Renegade One indicated that [the F/A-18] is able to fill the roll of the F-14 but I wonder how it can stand up with the new stealth aircraft such as the Sukhoi Pak or the Chinese J-20.
R1 talks a lot of "smack"…but I missed his specific comment on this^^^.
What he probably said was something more like: "The Tomcat was built at a unique time…with a unique emerging threat that needed a counter. The F-14 was that counter…for so long as that threat existed…and honorably morphed into something else (e.g., Bombcat) late in its life. When the times and threats changed, and the threat of massed Backfire and Blinder raids against the fleet waned, the Navy had choices to make, and for many reasons, not the least of which were affordability, maintainability, cost per flight hour, credible and very effective capability against the "now" threat environments, the Navy elected…for very understandable reasons…to go "all in" on the Hornet community (originally designed/intended as a replacement for the A-7 and F-4 aircraft…NOT the A-6 or the F-14...) with it's potential for reasonably economical upgrade and continued enhancement, as "the new normal". Hornets of all shapes and sizes seem to have carried the water for us admirably since the legacy VA and VF communities went the way of the buffalo." Or words to that effect...

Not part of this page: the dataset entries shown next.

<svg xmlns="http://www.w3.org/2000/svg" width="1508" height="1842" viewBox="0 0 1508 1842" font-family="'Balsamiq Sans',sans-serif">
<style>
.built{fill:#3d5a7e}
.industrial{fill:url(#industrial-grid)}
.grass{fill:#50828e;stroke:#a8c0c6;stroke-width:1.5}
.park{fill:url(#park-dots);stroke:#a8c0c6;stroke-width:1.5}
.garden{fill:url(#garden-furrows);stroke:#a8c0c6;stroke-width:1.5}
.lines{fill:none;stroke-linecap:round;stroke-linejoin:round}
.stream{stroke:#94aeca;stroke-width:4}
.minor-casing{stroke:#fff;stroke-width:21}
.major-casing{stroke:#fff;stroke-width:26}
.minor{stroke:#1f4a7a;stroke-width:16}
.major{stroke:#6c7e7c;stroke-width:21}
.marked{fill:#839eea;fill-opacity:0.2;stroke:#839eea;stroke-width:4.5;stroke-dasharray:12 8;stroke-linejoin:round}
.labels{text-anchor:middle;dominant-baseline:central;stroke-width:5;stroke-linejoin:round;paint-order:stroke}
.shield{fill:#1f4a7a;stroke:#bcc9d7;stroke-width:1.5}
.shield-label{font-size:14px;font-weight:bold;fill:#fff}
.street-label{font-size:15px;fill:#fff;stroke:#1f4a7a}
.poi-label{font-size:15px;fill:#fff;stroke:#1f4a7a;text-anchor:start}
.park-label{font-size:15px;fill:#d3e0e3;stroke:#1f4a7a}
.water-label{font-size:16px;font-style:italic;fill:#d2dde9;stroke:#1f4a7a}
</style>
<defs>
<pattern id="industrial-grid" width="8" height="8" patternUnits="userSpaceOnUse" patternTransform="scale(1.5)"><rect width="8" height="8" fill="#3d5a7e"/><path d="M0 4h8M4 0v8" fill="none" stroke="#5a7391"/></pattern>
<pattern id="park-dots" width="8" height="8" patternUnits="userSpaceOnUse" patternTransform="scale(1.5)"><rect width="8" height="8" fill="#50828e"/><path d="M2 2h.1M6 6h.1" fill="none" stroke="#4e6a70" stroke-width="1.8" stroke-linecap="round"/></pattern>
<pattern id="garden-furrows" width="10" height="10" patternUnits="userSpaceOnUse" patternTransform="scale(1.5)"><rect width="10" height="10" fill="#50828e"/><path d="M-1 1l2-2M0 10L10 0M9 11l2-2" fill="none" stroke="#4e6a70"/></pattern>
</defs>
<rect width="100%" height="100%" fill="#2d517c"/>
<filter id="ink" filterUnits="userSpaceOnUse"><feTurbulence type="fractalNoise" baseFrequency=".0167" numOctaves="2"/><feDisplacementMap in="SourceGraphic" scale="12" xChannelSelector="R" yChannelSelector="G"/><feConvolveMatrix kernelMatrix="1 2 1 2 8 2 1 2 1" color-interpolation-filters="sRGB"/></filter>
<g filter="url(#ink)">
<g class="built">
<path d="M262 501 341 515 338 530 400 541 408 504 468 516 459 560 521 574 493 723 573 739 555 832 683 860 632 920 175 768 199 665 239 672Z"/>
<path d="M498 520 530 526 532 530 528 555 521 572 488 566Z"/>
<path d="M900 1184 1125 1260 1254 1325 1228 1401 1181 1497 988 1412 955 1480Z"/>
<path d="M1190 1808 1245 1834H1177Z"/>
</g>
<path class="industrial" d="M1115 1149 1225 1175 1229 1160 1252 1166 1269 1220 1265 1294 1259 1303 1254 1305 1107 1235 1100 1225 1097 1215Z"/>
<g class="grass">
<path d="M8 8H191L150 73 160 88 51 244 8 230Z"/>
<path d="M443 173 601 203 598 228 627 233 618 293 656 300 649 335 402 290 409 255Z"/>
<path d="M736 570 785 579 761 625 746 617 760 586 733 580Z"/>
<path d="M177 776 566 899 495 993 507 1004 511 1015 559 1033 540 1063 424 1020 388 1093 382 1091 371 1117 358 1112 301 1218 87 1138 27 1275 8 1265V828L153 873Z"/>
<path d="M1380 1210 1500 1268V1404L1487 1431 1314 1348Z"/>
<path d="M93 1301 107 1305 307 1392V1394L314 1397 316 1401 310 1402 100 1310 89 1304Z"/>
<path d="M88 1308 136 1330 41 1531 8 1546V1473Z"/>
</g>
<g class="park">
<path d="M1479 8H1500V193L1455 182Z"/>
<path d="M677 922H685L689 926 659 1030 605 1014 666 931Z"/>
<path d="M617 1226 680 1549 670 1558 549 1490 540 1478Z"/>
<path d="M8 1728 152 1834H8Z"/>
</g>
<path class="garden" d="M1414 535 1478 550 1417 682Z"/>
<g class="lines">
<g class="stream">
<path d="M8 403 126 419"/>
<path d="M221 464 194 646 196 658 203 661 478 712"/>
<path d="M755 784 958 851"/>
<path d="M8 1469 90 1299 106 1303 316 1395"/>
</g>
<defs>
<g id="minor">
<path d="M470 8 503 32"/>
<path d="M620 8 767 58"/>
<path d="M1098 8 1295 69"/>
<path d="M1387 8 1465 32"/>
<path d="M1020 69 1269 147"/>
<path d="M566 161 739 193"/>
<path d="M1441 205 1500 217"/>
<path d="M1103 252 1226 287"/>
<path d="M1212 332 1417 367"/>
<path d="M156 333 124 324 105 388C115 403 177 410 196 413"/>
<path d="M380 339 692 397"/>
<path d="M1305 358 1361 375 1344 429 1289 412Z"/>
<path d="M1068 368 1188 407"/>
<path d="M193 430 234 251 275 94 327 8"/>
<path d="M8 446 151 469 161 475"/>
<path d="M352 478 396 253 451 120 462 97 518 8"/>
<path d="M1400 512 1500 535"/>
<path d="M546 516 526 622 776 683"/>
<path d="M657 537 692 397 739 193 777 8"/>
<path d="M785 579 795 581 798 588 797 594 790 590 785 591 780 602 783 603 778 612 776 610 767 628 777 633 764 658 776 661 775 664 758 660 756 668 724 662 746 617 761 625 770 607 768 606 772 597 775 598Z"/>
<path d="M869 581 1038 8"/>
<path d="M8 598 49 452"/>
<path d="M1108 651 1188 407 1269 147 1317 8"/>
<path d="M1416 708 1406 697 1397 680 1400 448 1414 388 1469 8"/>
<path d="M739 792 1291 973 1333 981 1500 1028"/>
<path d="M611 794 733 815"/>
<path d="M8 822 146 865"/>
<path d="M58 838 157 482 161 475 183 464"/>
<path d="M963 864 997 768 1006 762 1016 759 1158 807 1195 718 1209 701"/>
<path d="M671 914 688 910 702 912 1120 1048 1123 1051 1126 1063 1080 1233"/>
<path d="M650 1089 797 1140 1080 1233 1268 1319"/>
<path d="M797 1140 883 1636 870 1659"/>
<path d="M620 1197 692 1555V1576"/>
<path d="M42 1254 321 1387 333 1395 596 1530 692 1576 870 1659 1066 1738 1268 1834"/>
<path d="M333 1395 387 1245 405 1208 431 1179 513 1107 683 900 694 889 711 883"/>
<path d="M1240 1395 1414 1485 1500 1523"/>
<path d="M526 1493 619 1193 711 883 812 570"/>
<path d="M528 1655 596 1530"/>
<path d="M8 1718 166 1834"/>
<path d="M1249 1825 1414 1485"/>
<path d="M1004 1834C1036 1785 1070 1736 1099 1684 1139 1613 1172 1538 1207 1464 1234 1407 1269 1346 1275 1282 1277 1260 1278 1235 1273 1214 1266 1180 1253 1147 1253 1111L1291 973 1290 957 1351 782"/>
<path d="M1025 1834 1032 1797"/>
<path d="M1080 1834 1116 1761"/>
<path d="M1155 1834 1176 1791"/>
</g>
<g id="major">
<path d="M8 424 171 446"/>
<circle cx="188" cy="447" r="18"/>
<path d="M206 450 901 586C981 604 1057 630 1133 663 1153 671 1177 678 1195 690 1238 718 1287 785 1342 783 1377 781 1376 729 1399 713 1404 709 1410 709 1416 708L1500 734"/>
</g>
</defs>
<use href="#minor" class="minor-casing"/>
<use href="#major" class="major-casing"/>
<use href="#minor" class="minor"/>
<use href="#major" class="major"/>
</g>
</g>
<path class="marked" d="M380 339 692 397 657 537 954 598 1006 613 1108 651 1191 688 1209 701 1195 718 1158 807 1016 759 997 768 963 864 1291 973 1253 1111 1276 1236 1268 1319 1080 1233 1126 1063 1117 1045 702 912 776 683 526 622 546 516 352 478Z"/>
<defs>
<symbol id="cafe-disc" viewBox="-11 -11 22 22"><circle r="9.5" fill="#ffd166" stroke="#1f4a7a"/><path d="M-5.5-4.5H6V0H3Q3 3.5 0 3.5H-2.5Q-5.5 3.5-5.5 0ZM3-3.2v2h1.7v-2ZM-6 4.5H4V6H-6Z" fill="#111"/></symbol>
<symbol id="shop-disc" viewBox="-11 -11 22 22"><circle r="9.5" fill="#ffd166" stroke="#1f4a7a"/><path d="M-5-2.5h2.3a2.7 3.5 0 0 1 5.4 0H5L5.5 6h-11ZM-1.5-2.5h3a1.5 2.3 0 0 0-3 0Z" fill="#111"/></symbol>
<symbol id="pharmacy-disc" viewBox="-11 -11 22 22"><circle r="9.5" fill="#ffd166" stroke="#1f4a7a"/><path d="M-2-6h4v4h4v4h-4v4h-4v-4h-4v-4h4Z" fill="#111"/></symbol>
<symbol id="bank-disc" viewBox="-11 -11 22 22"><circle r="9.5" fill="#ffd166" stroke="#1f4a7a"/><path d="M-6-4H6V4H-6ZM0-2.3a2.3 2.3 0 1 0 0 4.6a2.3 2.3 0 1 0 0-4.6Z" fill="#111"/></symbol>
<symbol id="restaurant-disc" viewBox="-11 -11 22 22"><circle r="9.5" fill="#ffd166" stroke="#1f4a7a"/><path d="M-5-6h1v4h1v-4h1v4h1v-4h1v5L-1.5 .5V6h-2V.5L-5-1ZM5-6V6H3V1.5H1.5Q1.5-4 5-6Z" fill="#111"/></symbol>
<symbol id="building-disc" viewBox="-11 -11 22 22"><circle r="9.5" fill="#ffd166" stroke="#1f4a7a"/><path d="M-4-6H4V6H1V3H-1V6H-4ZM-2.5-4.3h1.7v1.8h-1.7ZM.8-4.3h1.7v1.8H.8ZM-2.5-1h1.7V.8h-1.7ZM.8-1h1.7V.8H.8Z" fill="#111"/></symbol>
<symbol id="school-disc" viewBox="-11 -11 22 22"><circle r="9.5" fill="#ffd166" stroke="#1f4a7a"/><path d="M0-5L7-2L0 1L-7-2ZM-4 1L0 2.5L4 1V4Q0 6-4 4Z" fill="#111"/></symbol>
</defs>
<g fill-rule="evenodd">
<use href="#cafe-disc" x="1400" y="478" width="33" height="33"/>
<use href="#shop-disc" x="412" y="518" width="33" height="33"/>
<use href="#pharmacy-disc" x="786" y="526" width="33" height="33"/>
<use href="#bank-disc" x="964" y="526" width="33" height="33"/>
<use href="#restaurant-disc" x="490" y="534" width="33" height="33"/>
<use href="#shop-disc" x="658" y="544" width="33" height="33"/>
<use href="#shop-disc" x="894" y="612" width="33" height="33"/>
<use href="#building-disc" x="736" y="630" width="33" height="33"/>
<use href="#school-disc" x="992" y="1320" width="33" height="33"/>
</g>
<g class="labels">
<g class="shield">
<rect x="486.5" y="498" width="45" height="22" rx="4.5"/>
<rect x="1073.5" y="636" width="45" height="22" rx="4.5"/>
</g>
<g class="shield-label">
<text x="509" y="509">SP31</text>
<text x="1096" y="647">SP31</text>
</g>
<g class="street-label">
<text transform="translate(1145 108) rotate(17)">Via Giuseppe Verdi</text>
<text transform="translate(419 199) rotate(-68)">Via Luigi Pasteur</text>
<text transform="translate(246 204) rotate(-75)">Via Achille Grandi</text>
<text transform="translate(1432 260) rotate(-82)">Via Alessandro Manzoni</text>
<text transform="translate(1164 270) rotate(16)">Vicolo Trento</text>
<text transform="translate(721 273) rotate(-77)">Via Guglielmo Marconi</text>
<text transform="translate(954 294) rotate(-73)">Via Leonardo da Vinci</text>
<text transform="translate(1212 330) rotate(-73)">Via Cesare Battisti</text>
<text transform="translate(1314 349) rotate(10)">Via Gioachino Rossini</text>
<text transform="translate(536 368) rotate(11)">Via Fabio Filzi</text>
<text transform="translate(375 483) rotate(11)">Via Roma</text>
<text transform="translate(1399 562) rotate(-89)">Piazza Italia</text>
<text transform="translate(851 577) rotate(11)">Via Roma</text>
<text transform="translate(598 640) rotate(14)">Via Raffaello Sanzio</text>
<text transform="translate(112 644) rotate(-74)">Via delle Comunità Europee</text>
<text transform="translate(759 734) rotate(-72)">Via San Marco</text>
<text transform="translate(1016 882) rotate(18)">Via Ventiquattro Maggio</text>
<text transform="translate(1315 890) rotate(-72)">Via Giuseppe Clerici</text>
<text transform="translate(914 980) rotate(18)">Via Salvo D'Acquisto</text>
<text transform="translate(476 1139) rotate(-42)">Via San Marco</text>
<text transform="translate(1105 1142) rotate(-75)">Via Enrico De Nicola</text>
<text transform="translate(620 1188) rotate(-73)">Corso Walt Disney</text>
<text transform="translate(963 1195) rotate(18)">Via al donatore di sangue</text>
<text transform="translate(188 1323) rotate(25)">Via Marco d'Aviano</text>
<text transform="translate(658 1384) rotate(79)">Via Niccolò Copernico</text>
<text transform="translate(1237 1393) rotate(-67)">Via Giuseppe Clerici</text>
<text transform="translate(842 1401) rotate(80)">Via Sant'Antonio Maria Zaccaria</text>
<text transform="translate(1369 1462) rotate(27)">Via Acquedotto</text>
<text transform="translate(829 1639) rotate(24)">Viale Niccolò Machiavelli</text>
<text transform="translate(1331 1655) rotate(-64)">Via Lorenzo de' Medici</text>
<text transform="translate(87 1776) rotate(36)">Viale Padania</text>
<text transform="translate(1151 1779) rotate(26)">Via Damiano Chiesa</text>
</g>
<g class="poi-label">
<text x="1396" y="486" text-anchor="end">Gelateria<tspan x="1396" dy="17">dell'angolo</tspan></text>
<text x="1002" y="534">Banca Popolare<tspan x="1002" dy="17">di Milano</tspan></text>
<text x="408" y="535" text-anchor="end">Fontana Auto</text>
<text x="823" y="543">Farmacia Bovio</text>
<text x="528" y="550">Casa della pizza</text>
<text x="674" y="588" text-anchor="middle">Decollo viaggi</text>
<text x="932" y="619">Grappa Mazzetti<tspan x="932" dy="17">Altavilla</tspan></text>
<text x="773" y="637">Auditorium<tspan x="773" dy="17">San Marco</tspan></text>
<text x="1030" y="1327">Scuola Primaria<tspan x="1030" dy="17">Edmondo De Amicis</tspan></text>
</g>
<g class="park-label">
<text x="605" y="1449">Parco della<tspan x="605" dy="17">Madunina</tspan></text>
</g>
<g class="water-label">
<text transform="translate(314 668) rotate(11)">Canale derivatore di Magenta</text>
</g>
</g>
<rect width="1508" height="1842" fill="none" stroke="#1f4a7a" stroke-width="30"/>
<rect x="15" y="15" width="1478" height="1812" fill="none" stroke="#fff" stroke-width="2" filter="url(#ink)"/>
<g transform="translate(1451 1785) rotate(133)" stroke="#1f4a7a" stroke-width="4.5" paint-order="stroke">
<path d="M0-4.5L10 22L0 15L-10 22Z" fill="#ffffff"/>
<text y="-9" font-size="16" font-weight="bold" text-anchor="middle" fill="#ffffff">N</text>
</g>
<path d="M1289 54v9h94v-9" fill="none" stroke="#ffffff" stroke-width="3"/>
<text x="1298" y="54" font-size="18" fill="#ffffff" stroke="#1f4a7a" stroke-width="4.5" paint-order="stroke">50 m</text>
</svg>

Now, if there is yet an emerging "new threat" (I guess we agree there is…)…Tomcats and Intruders aren't the answer. (Oh, the humanity!) The new stuff headed to a flight line or a carrier deck near you hopefully is, in concert with the most capable airplanes and aircrews flying right now.
Hint: If you fly through 2 or 3 perfectly good missile envelopes to get into a knife fight in a phone booth with some crowd-pleasing air show aerobatic aircraft with weapons…you're going it wrong.
...in the end it comes down to the training of the pilots and I believe we have a major advantage in that category.
This^^^: "Learn it. Know it. Live it."